Bob Mayer is the master plotter. Every bestselling book he writes he uses this technique.

You have to start somewhere.

Have you ever listened to a writer who just recently started a new project? They are practically jumping out of their pants with excitement. Their eyes light up and oddly enough, they break out of that introverted shell and start babbling away about their latest novel.

This is at the core of the Kernel Idea. The spark of inspiration. That one thing that made you believe you could sit alone in a room and write 100,000 words. However, when the writer hits the 50k mark they often forget what excited them in the first place.

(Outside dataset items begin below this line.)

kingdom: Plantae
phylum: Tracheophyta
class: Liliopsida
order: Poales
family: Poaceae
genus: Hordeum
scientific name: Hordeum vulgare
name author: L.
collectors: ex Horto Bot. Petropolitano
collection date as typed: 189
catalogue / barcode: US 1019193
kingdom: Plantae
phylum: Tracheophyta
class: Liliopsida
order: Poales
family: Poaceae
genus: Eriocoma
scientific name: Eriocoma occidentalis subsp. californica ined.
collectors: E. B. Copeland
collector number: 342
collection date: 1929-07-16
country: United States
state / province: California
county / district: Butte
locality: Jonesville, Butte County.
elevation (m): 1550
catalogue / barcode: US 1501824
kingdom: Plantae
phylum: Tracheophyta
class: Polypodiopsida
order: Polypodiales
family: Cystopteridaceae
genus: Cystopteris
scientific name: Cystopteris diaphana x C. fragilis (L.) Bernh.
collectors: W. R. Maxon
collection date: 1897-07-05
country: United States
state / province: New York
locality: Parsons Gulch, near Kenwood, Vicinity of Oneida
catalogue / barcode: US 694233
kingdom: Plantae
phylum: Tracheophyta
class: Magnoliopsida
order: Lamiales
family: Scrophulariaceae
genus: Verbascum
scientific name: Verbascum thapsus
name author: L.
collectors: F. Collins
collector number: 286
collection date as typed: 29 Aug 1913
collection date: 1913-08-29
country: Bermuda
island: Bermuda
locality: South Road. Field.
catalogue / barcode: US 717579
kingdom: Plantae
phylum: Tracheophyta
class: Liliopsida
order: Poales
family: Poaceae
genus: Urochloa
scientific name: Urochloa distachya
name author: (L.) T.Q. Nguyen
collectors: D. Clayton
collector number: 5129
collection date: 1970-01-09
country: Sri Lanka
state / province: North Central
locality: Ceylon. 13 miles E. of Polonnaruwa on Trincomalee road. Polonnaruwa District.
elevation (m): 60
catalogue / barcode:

The Kernel Idea (The Original Idea)

The kernel idea is the Alpha and the Omega of your book.  By that I mean it starts your creative process and it completes it.  It’s what you begin with and at the end of the manuscript, everything in the book points toward it.

The kernel idea is the foundation of your novel.  When I say idea, I don't necessarily mean the theme, although it can be.  Or the most important incident, although it can be.  But it can also be a setting.  It can be a scene.  It can be a character.

It’s simply the first idea you had that was the seed of your novel.  All else can change, but the idea can’t.  It might be a place; a person; an event; a moral; whatever.  But you did have it before you began writing and you must remember it as you write.  If you don't, your story and style will suffer terribly.  You should be able to tell your idea in one sentence.  And repeat it to yourself every morning when you wake up and prior to writing.  Knowing it will keep you on track.

For every new book I begin, I write out this one sentence on a word document as the very first writing I do.  I print it out and put it where I can constantly see it.  The kernel idea is the moment of conception.

Can you clearly state what your book is about in 25 words or less? This is a key, essential ingredient of writing a good book. This idea keeps you focused and on track. It is important to:

Write The Kernel Idea down

Ask yourself:  What emotional reaction does it evoke

Good writing and strong characters are the key to great writing and knowing what excited you to write the book in the first place will bleed onto the page. However, if you don’t write the idea down, you might forget and get lost along the way.  

What Is Your Kernel Idea?

Good news is you had one

Bad news is you probably forgot it

It is usually the first thought you had (the spark of inspiration, the moment of conception)

It is the foundation of your book, the seed

KERNAL IDEA EXERCISE: Write down the idea behind your current project.

If you can’t do it, then you need to backtrack through your creative process to find it, because you had it at one point. Everything starts from something. While idea is not story (something I will talk about later) idea is the only thing in your manuscript that won’t change. Your story can, but your idea won’t.

In one of my early novels, the original idea was an action:  What if Special Forces soldiers had to destroy an enemy pipeline?  That's it for Dragon Sim-13.  Not very elaborate, you say.  True.  Not exactly a great moral theme.  Right.  But with that original idea there was a lot I could do and eventually had to do.  I had to change the target country after the first draft.  But that was all right because I still had the idea.  I had to change characters, but that was fine too, because it didn't change my idea.  I had to change the reason why they were attacking a pipeline, but again, the original idea was the same.